# Visa for Nanny



## Janda88 (Aug 27, 2010)

We are visiting Greece for a long holiday (2 months). The Greek Embassy in Beijing (where we live) have refused a visa for our 8-month old baby's Filipinna nanny. The Greek consular official (who is very difficult and unhelpful) say there is no relevant visa category for a domestic employee.

Does anyone know whether this is true? It does not sound correct - we know many people who take their Filipina helpers to France, which is also a Schengen Agreement country.

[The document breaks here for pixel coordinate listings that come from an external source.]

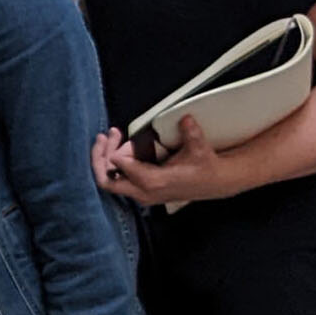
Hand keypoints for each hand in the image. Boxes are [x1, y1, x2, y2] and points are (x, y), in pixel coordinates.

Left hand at [93, 119, 238, 206]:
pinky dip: (114, 164)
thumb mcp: (199, 149)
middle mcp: (143, 192)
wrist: (215, 182)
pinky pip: (118, 180)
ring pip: (110, 181)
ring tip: (111, 136)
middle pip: (107, 180)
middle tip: (105, 136)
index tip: (118, 135)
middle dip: (100, 157)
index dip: (115, 150)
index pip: (121, 168)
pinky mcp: (142, 192)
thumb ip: (191, 134)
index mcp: (154, 182)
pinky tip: (119, 146)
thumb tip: (185, 119)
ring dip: (105, 159)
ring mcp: (141, 194)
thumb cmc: (205, 167)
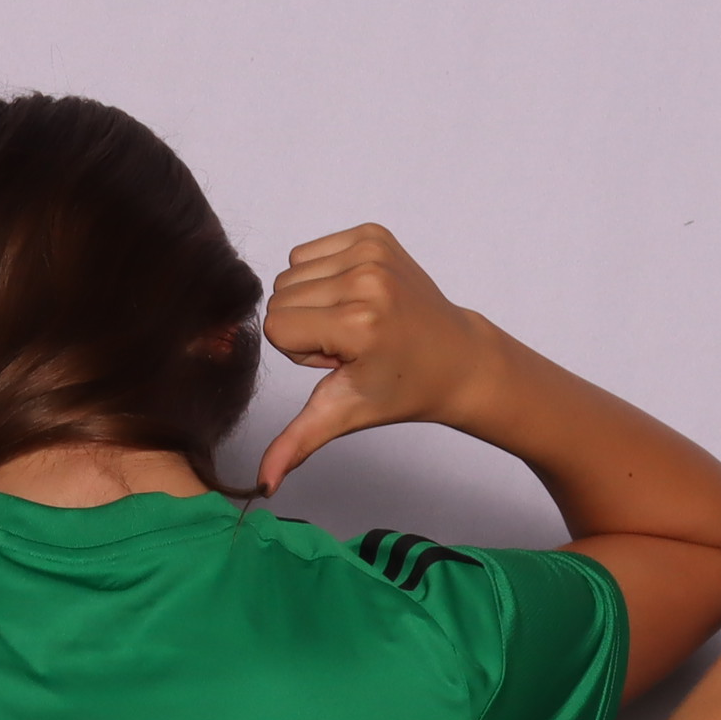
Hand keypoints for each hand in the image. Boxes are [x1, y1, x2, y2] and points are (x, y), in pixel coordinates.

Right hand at [255, 226, 496, 489]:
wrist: (457, 357)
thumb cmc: (403, 387)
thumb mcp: (346, 414)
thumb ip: (298, 441)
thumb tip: (263, 485)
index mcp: (358, 325)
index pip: (275, 326)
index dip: (299, 350)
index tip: (338, 360)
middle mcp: (366, 281)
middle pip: (280, 296)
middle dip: (304, 323)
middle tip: (348, 343)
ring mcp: (372, 252)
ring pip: (292, 272)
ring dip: (314, 300)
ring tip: (354, 321)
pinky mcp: (374, 234)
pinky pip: (311, 250)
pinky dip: (325, 274)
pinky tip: (356, 298)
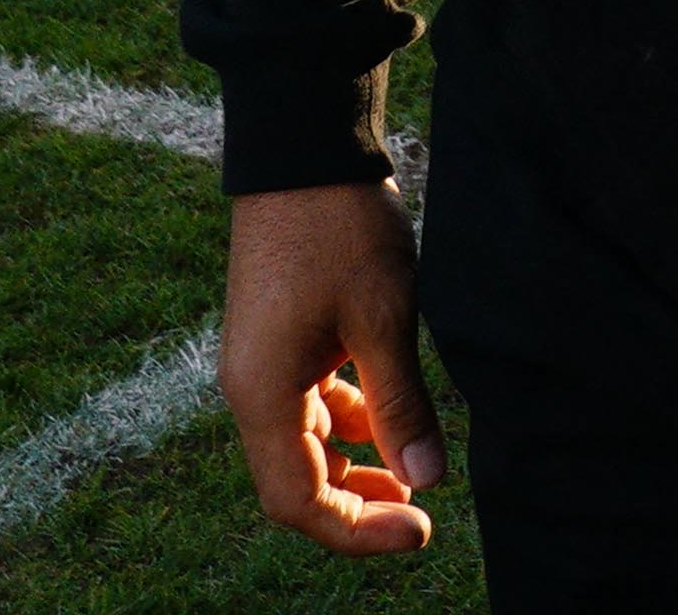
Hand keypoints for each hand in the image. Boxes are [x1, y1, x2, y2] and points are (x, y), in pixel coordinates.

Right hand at [220, 178, 439, 557]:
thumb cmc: (340, 228)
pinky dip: (348, 420)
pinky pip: (307, 404)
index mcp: (262, 395)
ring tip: (413, 465)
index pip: (298, 502)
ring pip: (304, 444)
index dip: (358, 530)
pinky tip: (389, 411)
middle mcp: (250, 388)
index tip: (420, 529)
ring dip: (354, 463)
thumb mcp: (385, 318)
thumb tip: (427, 480)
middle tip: (420, 507)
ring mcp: (261, 362)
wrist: (302, 147)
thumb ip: (401, 404)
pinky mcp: (277, 338)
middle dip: (356, 504)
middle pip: (296, 482)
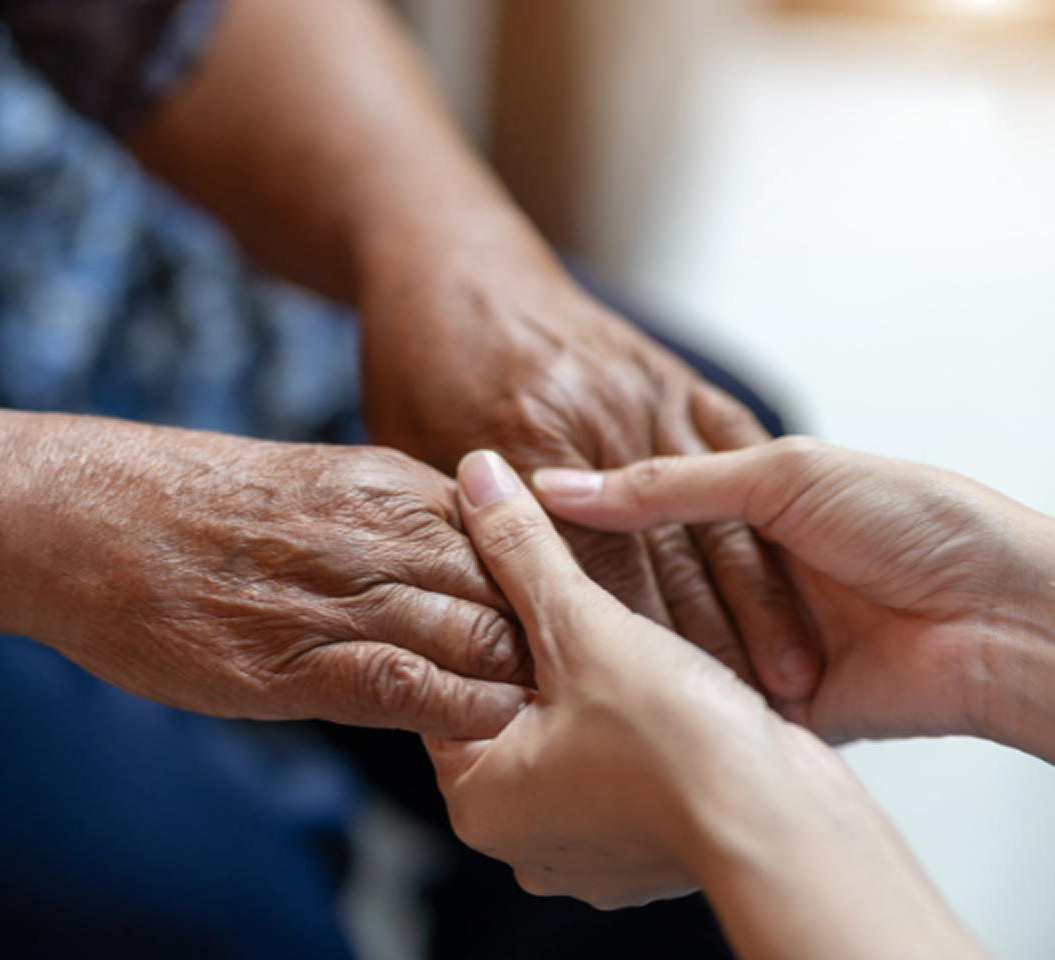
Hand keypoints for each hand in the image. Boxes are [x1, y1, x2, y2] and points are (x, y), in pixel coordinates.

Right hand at [12, 421, 530, 737]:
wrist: (84, 515)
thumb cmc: (189, 504)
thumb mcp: (311, 483)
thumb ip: (387, 520)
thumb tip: (448, 569)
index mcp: (389, 483)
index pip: (514, 538)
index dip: (547, 587)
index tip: (561, 626)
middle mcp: (380, 531)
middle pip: (514, 588)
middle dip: (550, 639)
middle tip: (571, 682)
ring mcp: (339, 594)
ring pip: (478, 635)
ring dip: (515, 681)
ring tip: (538, 718)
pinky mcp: (294, 661)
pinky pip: (409, 687)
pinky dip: (458, 712)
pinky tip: (478, 729)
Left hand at [359, 241, 815, 702]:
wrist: (454, 261)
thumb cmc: (421, 364)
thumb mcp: (413, 451)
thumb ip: (456, 530)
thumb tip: (481, 626)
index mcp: (525, 440)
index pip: (589, 566)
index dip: (631, 650)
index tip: (663, 719)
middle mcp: (594, 417)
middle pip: (663, 551)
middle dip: (708, 644)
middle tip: (747, 722)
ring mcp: (642, 392)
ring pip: (712, 511)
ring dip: (758, 601)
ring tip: (792, 679)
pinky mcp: (674, 378)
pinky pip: (733, 456)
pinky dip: (761, 520)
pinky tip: (792, 580)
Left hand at [425, 451, 820, 908]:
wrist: (789, 831)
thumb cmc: (679, 746)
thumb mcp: (583, 626)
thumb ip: (524, 550)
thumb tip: (478, 477)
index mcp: (478, 799)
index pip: (452, 686)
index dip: (482, 620)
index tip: (512, 574)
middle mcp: (521, 837)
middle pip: (512, 709)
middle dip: (544, 653)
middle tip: (571, 598)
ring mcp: (587, 850)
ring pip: (572, 735)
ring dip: (594, 684)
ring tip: (621, 636)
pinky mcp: (647, 847)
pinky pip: (622, 764)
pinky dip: (636, 724)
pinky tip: (662, 685)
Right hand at [534, 436, 1054, 748]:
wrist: (1004, 617)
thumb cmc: (922, 522)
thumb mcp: (785, 476)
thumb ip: (668, 485)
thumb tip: (564, 487)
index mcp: (751, 502)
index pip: (641, 508)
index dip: (581, 516)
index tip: (514, 523)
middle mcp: (747, 571)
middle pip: (648, 581)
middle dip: (593, 589)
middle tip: (513, 594)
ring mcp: (758, 639)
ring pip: (669, 644)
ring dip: (629, 644)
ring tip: (547, 647)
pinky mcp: (775, 704)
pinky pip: (706, 700)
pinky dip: (672, 696)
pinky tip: (613, 690)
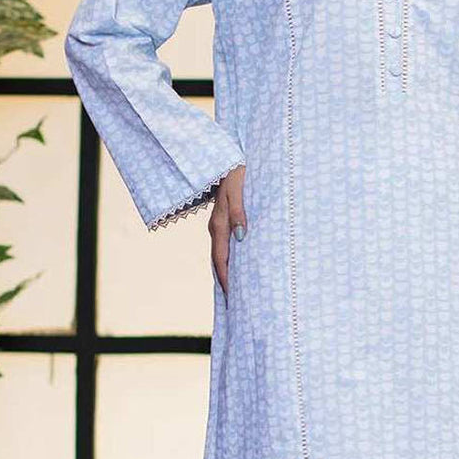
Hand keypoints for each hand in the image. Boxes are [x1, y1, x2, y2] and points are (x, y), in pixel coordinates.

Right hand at [209, 164, 246, 297]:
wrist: (231, 157)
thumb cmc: (238, 171)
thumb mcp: (239, 190)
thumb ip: (239, 212)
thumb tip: (241, 236)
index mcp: (219, 224)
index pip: (221, 259)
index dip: (226, 279)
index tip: (233, 297)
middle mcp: (216, 226)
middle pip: (219, 260)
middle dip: (226, 280)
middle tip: (235, 301)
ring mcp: (219, 223)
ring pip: (221, 252)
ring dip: (227, 270)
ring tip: (236, 288)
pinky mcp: (225, 218)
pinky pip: (225, 243)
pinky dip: (229, 257)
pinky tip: (238, 263)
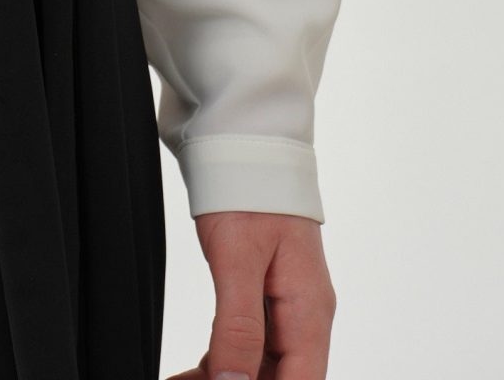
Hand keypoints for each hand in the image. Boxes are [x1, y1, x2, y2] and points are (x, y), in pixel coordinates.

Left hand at [167, 209, 335, 379]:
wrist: (246, 147)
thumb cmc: (249, 192)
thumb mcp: (238, 259)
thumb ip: (239, 325)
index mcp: (308, 312)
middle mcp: (304, 317)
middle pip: (280, 377)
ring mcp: (285, 308)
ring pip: (261, 366)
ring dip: (225, 377)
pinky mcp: (264, 297)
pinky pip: (249, 344)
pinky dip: (223, 361)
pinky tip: (194, 371)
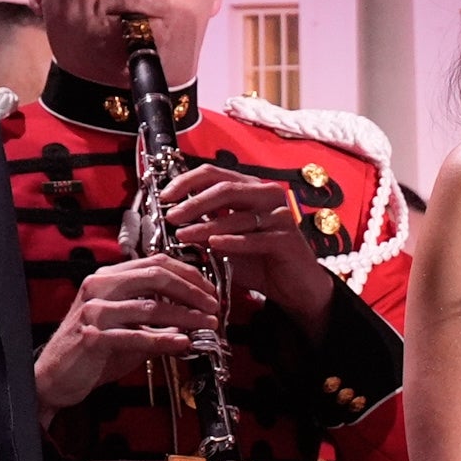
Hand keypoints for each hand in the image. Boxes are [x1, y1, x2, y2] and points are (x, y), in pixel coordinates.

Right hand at [33, 254, 219, 408]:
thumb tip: (192, 320)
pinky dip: (165, 340)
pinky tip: (183, 343)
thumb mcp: (126, 329)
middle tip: (213, 306)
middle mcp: (99, 287)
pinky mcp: (93, 336)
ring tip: (206, 325)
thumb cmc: (90, 351)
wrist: (54, 377)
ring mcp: (94, 311)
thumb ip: (156, 321)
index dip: (188, 274)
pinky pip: (138, 335)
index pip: (155, 263)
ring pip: (151, 306)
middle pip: (156, 276)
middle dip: (192, 291)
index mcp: (108, 278)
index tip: (209, 290)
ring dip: (186, 316)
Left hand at [159, 163, 337, 319]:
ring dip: (206, 225)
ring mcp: (280, 215)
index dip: (187, 181)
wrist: (295, 287)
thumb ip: (204, 228)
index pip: (215, 173)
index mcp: (251, 189)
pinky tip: (213, 245)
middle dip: (194, 202)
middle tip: (172, 216)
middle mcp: (267, 195)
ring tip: (183, 235)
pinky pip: (254, 238)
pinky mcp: (287, 238)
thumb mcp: (226, 241)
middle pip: (225, 187)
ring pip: (237, 214)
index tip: (165, 196)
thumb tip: (171, 221)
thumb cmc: (259, 261)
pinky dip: (232, 241)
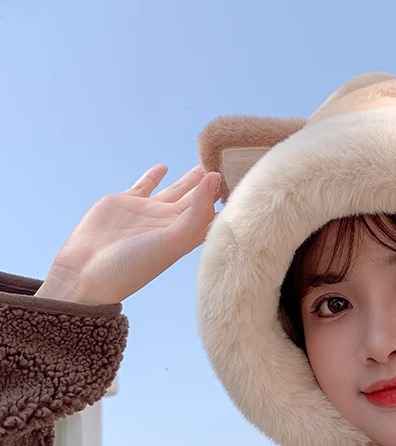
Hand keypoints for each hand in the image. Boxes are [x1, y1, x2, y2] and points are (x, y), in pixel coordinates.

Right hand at [36, 165, 219, 303]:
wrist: (88, 272)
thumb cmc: (133, 266)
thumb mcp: (171, 241)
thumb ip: (195, 212)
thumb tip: (215, 178)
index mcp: (186, 236)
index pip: (214, 215)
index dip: (228, 202)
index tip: (247, 184)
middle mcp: (170, 224)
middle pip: (199, 200)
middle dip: (213, 187)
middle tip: (232, 167)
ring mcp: (149, 213)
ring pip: (176, 190)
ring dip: (191, 179)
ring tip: (206, 164)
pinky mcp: (126, 203)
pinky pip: (145, 185)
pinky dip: (154, 175)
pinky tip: (165, 166)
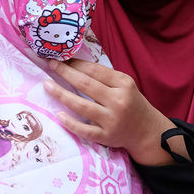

If anyone has any helpful information we would be very grateful.

Many thanks!


----------



## nikokons (Aug 28, 2010)

maybe i am a bit naive but then why dont you apply for a tourist visa for her also? do you need to let the authorities know that she will work for you?

i



Janda88 said:


> We are visiting Greece for a long holiday (2 months). The Greek Embassy in Beijing (where we live) have refused a visa for our 8-month old baby's Filipinna nanny. The Greek consular official (who is very difficult and unhelpful) say there is no relevant visa category for a domestic employee.
> 
> Does anyone know whether this is true? It does not sound correct - we know many people who take their Filipina helpers to France, which is also a Schengen Agreement country.
> 
> ...


----------



## Bevdeforges (Nov 16, 2007)

Janda88 said:


> Does anyone know whether this is true? It does not sound correct - we know many people who take their Filipina helpers to France, which is also a Schengen Agreement country.


Schengen only applies to short-term (i.e. 90 day) tourist visas and the right of visa holders to visit multiple Schengen countries during their allotted time. The EU in their wisdom decided not to mess with the individual states' visa laws and requirements. I suspect that going with a tourist visa is the way to go.
Cheers,
Bev


----------